Inky - Lulz. Do you really think James Earl Ray killed King? King's own family members petitioned for his release.
And you obviously don't know much of King's later career... like when he fastidiously assailed US foreign policy.
Uhm,ah so King was basically Fifty-Cent.
Anon @ 2:11---
Was it Nation of Islam thugs killed MLK Jr. then as well as Malcolm X? Somehow, I knew it!
As to King's "later career", as you generously describe it, I'd consigned it to the same category as Gandhi's signal work keeping India united.
He was killed by the government dude... The King's won a civil court case in 1999 against the guy who was paid to organize the assassination. And you know why? Because he had turned his focus on US imperialism and actually had enough clout behind him to get something done.
Lucid---
King's death was an "Act of State", eh? I see this Mr. Peppers also represents Sirhan Sirhan, characterized as "another patsy". Apparently, Sirhan was Jack Ruby's lover, then went Criss-Cross with James Earl Ray after a viewing of "Strangers On A Train" arranged by Tommy Smothers on behalf of LBJ and Hubert Humphrey. Maybe there's still time for Peppers and Bill Ayers to do something for Leonard Peltier.
Full circle back to the subject of our Host Post. Forget these arch-conservative philistines in Texas for the moment. How can it be that the enlightened mod-progs in charge of history curricula in say Massachusetts or Minnesota still ignore the true and complete record concerning the beloved Dr. King's black ops assassination by military-industrial-complex stooges? After all, if it was good enough for Coretta, Reverend Wright, and Greg Palast....
Why shouldn't he. The physical evidence in that case pretty much clears Sirhan outright...
Anywho, I do take them to task all the time. Given all of the evidence available on the long and torrid history of '60's assassinations [including my heroes - the panthers] I really don't understand how any reasonable person can conclude they weren't direct operations by governmental agencies.

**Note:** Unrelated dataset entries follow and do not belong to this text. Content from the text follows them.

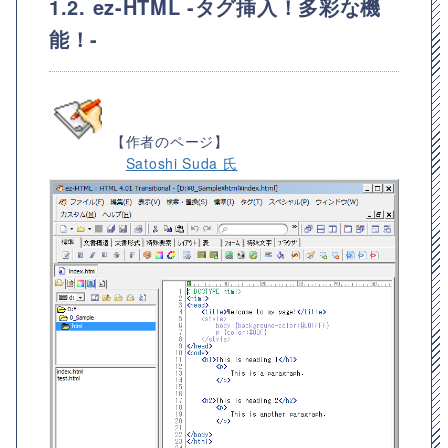
1.2. ez-HTML -タグ挿入！多彩な機
能！-
【作者のページ】
Satoshi Suda 氏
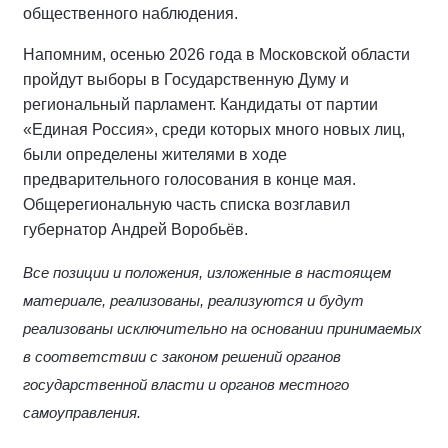
общественного наблюдения.
Напомним, осенью 2026 года в Московской области
пройдут выборы в Государственную Думу и
региональный парламент. Кандидаты от партии
«Единая Россия», среди которых много новых лиц,
были определены жителями в ходе
предварительного голосования в конце мая.
Общерегиональную часть списка возглавил
губернатор Андрей Воробьёв.
Все позиции и положения, изложенные в настоящем
материале, реализованы, реализуются и будут
реализованы исключительно на основании принимаемых
в соответствии с законом решений органов
государственной власти и органов местного
самоуправления.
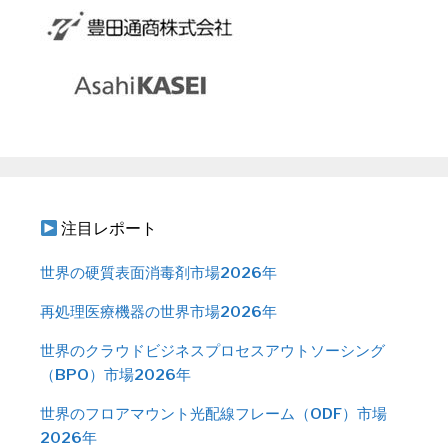
注目レポート
世界の硬質表面消毒剤市場2026年
再処理医療機器の世界市場2026年
世界のクラウドビジネスプロセスアウトソーシング
（BPO）市場2026年
世界のフロアマウント光配線フレーム（ODF）市場
2026年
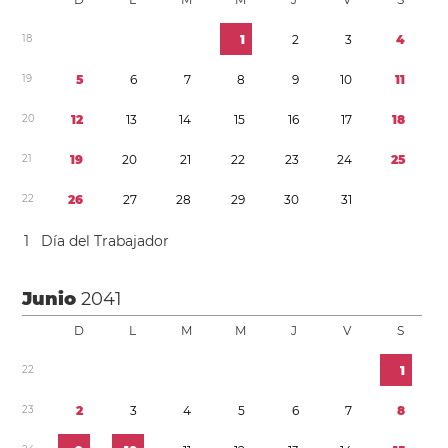
1
8
1
2
3
4
1
9
5
6
7
8
9
1
0
1
1
2
0
1
2
1
3
1
4
1
5
1
6
1
7
1
8
2
1
1
9
2
0
2
1
2
2
2
3
2
4
2
5
2
2
2
6
2
7
2
8
2
9
3
0
3
1
1
Día del Trabajador
Junio
2041
D
L
M
M
J
V
S
2
2
1
2
3
2
3
4
5
6
7
8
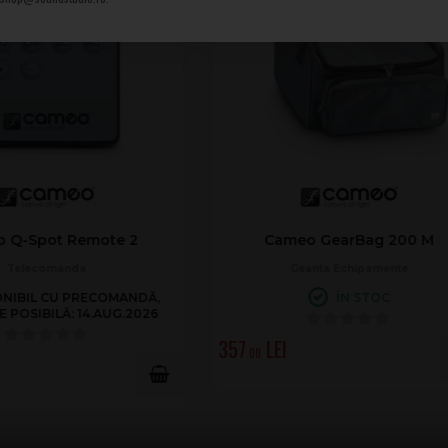
 Socket for PAR-56/PAR-64
Omnilux Socket for PAR-56
with Cable Ends
Screw Clamp
Socket
Socket
ÎN STOC
ÎN STOC
24
.00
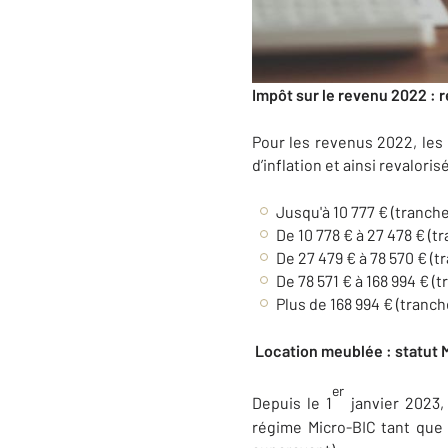
Impôt sur le revenu 2022 : 
Pour les revenus 2022, les 
d’inflation et ainsi revaloris
Jusqu'à 10 777 € (tranche 
De 10 778 € à 27 478 € (tr
De 27 479 € à 78 570 € (t
De 78 571 € à 168 994 € (t
Plus de 168 994 € (tranch
Location meublée : statut M
er
Depuis le 1
janvier 2023, 
régime Micro-BIC tant que 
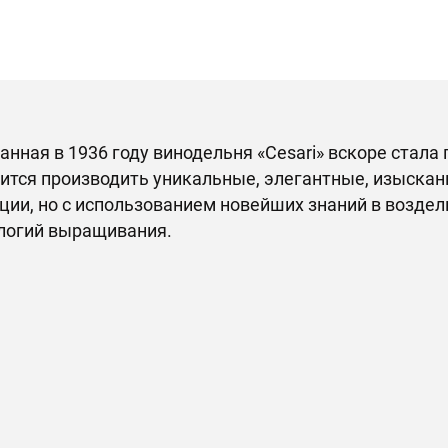
анная в 1936 году винодельня «Cesari» вскоре стала
ится производить уникальные, элегантные, изыскан
ции, но с использованием новейших знаний в возде
логий выращивания.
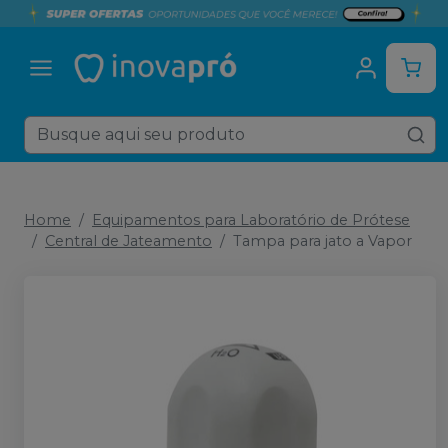
Home
Equipamentos para Laboratório de Prótese
Central de Jateamento
Tampa para jato a Vapor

Inky, kindly Shut The Fuck Up. Really, you’re embarrassing.
Lucid---
I too respect the rigor of the "Pretty Much Clears Outright" standard, and it's hard to get more convincing than negative presumptions arising from an "I Don't Understand How Any Reasonable Person Can Conclude Otherwise" analysis. As long as we don't let too much of what we ourselves want or need to be true into the equation.....
Coldtype---
Forget not only the Texan Philistines but also Embarrassing Arch-Conservative Skeptics like me. Can you get on the horn to President Obama with your findings post haste? I'm certain that a Historic Prez like Obama, as well as his mainstream mod-prog acolytes in politics, media, and the academy, and last but not least our left-leaning public-school teachers nationwide, responsible for the King Personality Cult, all need to know about this earth-shattering scandal....yesterday. Maybe send out your links, eh?